CUT&RUN promoter and enhancer analyses

In order to identify promoter and enhancer coordinates, public annotation databases were used. The RefSeq hg19 database was used to identify promoter-gene pairs. Enhancer-gene pairs were retrieved from the GeneHancer hg1942 database (version v5.17) for kidney tissues. Gene coordinates were retrieved from biomart GRCh37.p13 based on Ensembl IDs. In order to determine transcriptional states of genomic features, coordinates from genes, promoters and enhancers were overlapped with histone marks. Enhancers overlapping with promoters were removed. For each gene, the unique transcriptional state of its promoter and available enhancer was selected.

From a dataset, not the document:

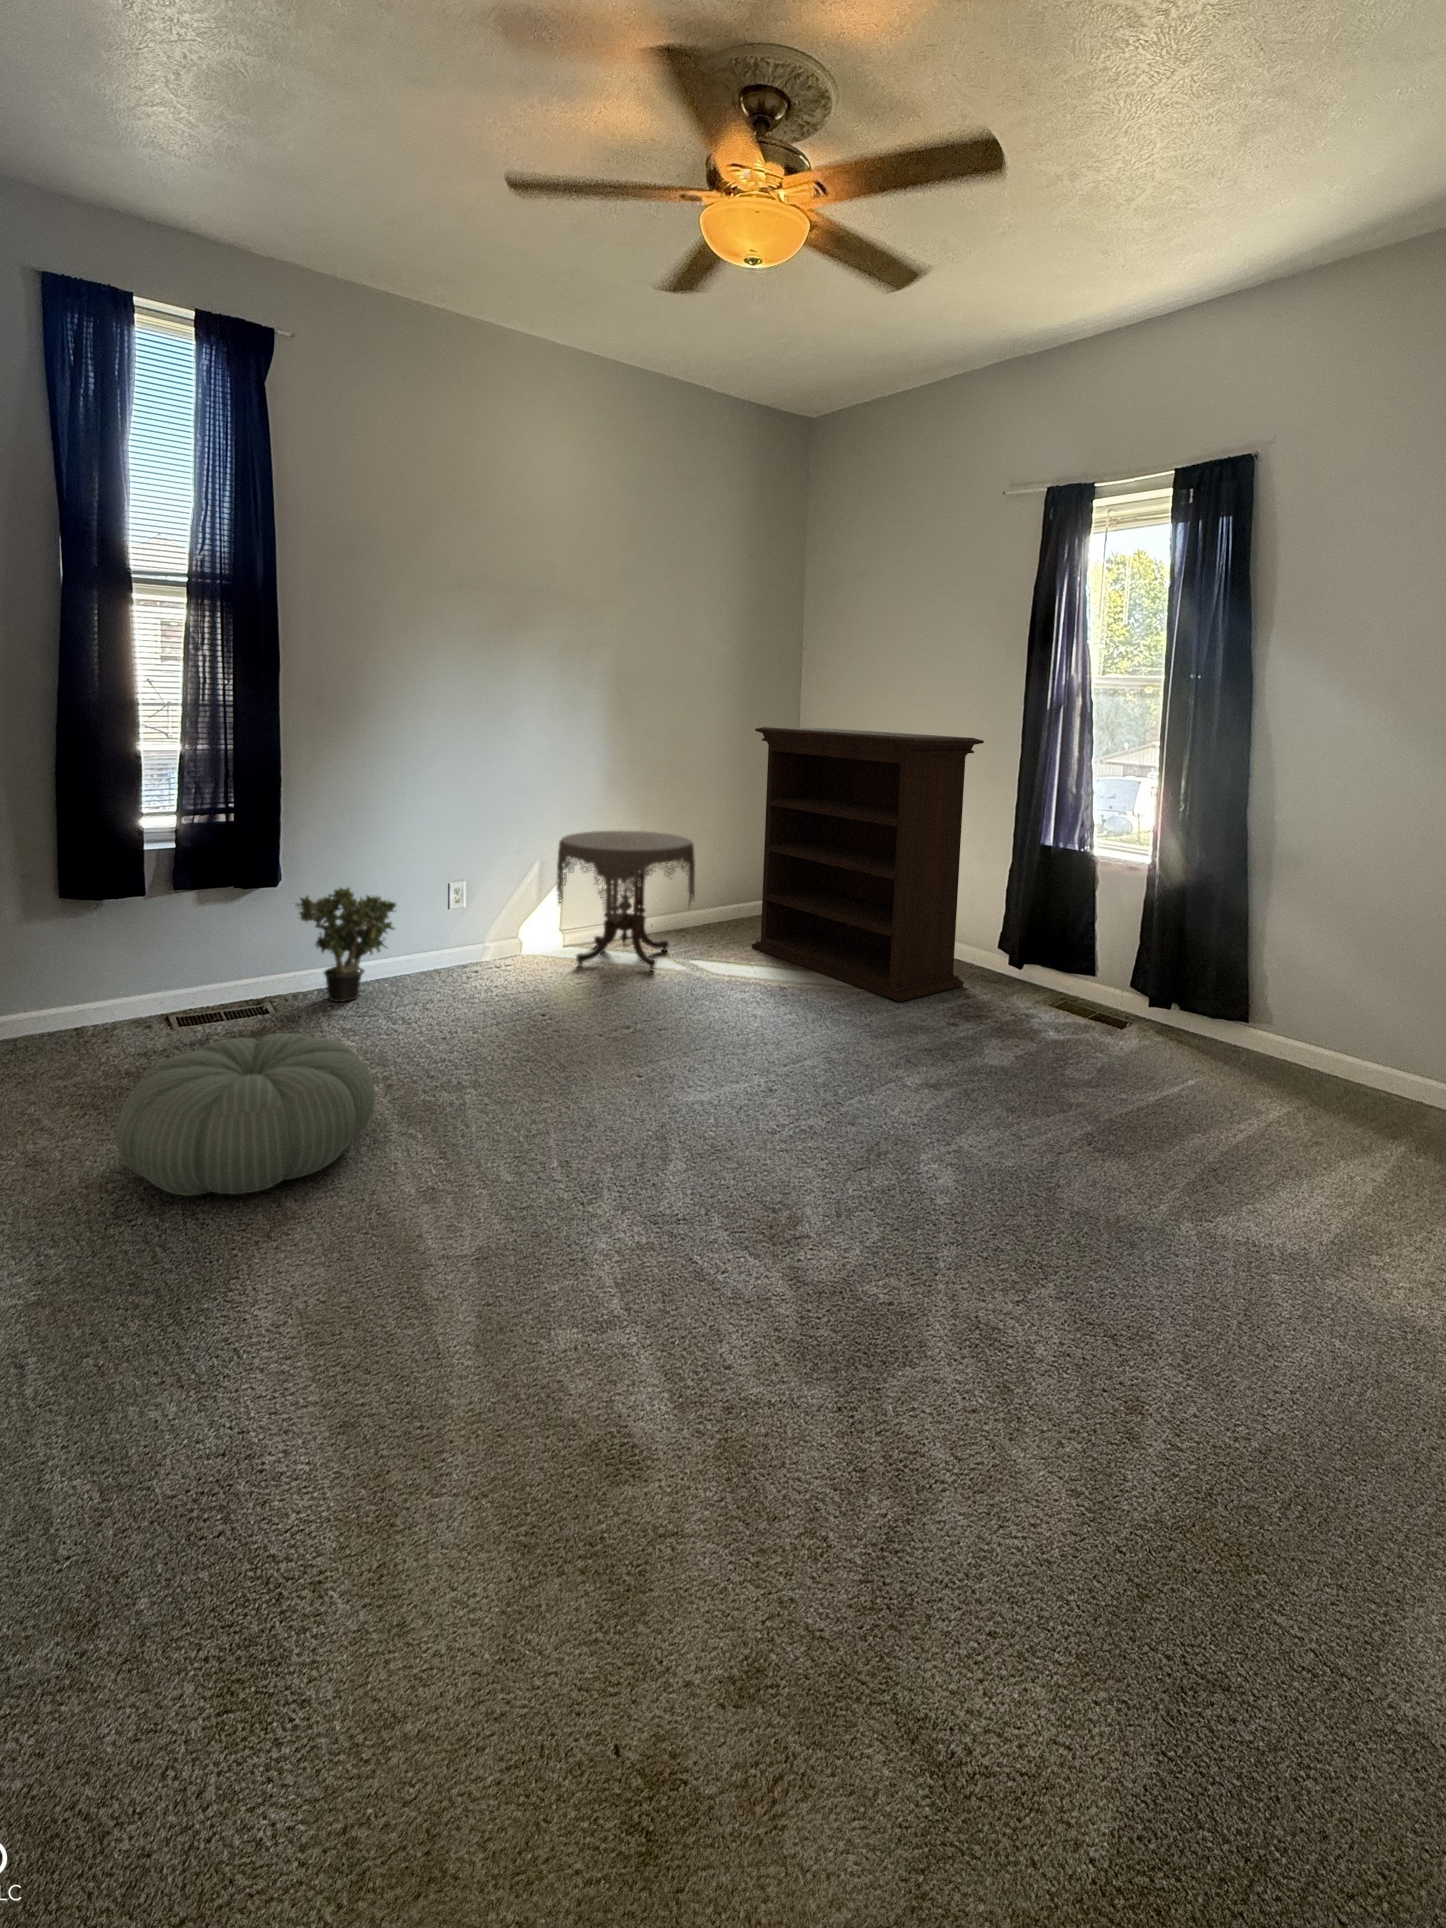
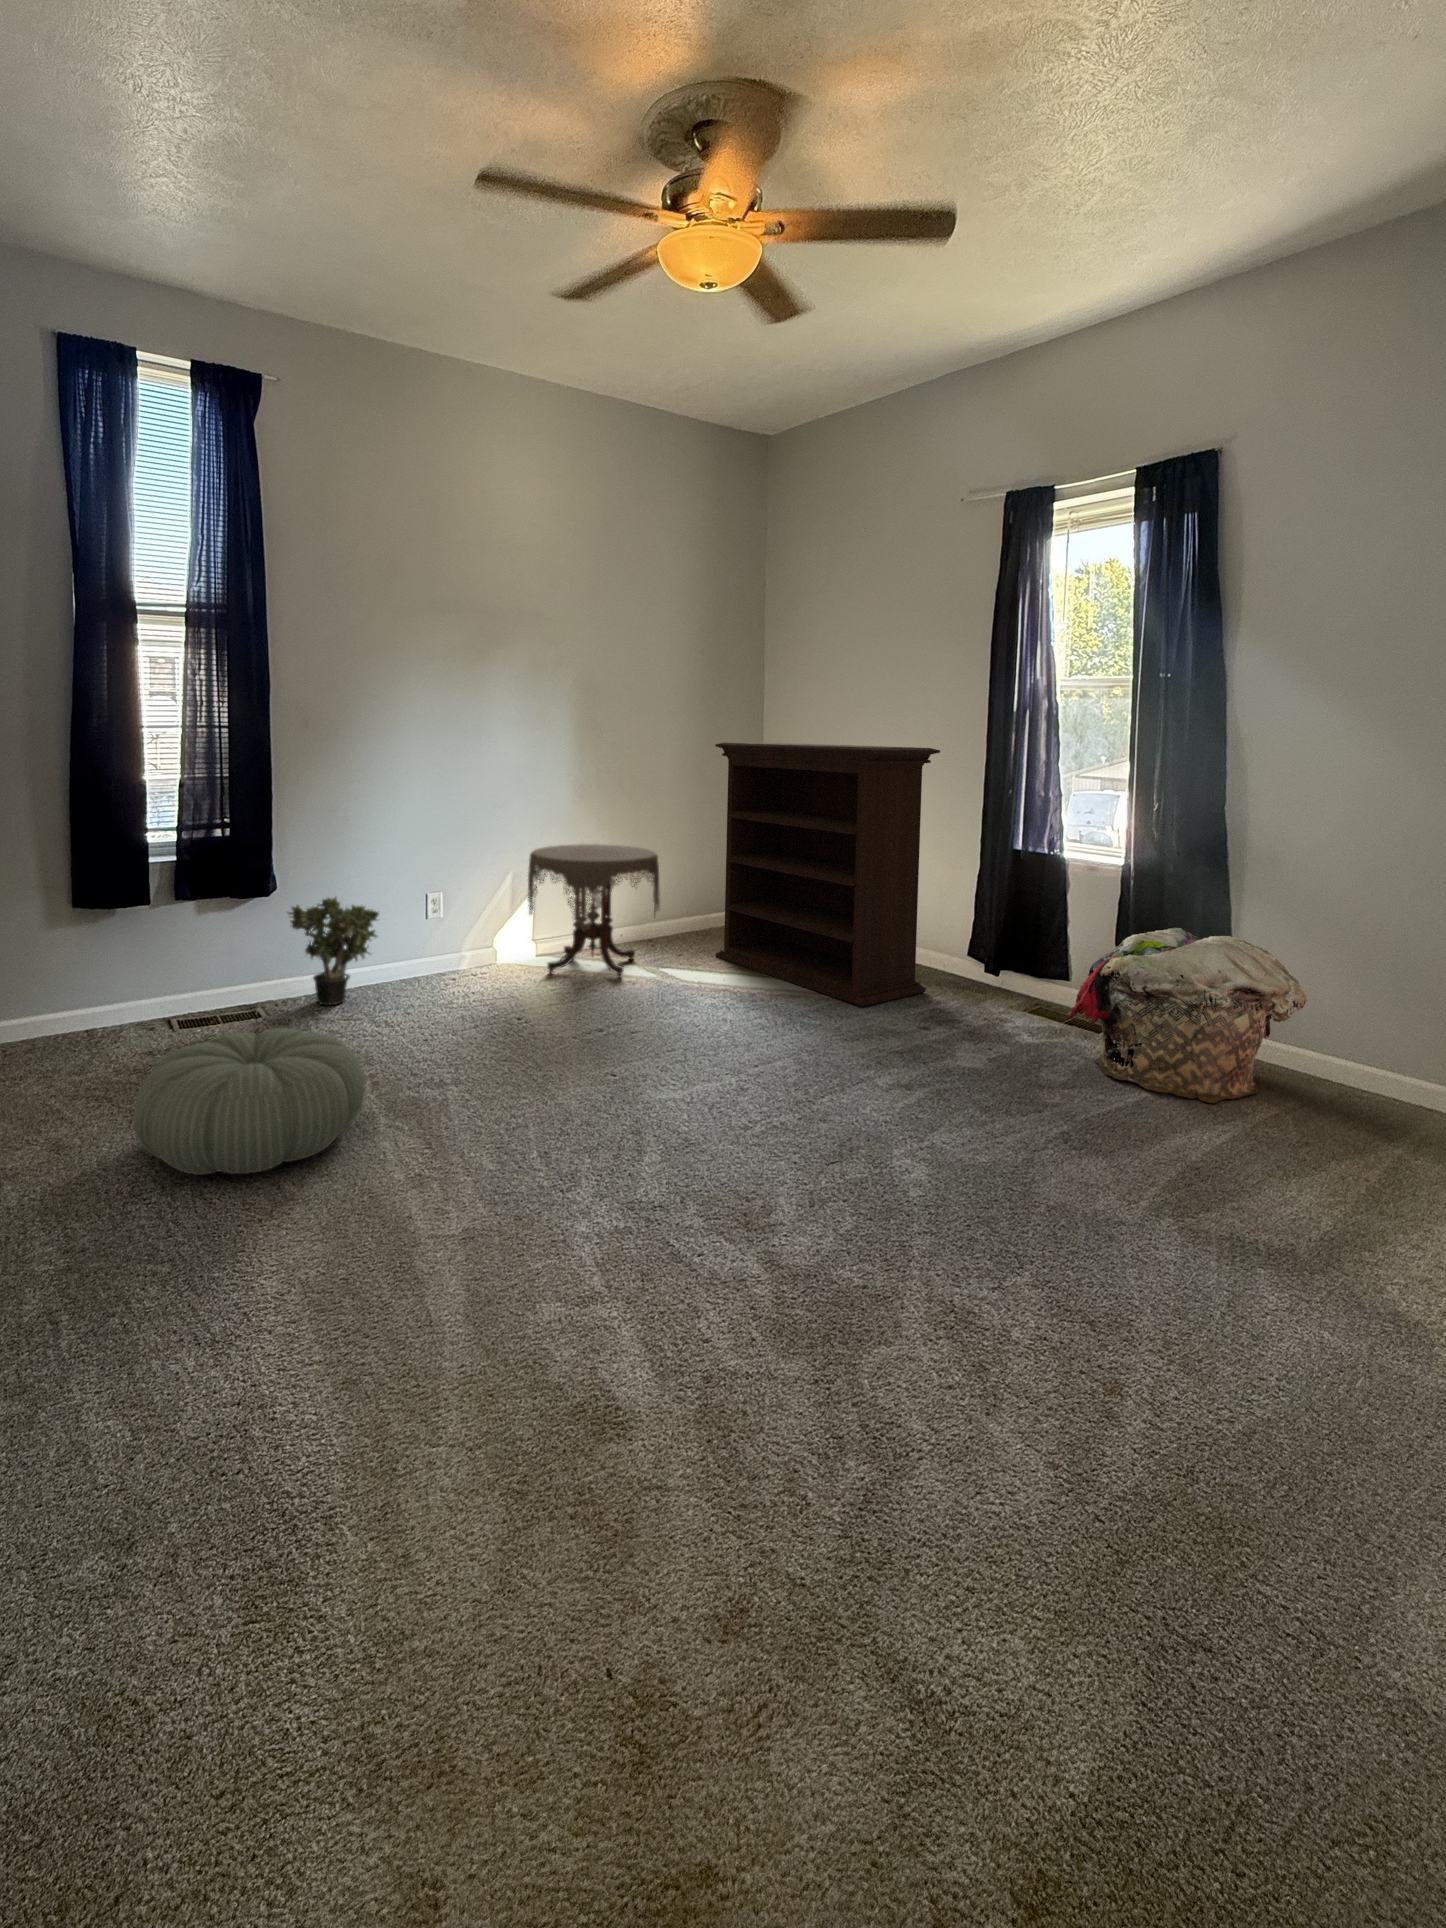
laundry basket: none [1103,926,1336,1103] -> present [1067,928,1307,1103]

Analyses of TCGA KIRC data

Publicly available raw RNA-seq data of the TCGA (The Cancer Genome Atlas) KIRC (Kidney renal clear cell carcinoma) samples were downloaded and processed as previously described19 and used to generate gene expression heatmaps. cBioportal43,44 was used to investigate the expression of Y chromosome genes in relation to KDM5C mutation status.

Statistics and reproducibility

In addition to the statistical tests described in the bioinformatic analyses above, this study employed the two-sided Student’s unpaired t-test with Welch’s correction and one-way ANOVA with Dunnett’s multiple comparisons test. p < 0.05 was considered statistically significant.

Reporting summary

Further information on research design is available in the Nature Portfolio Reporting Summary linked to this article.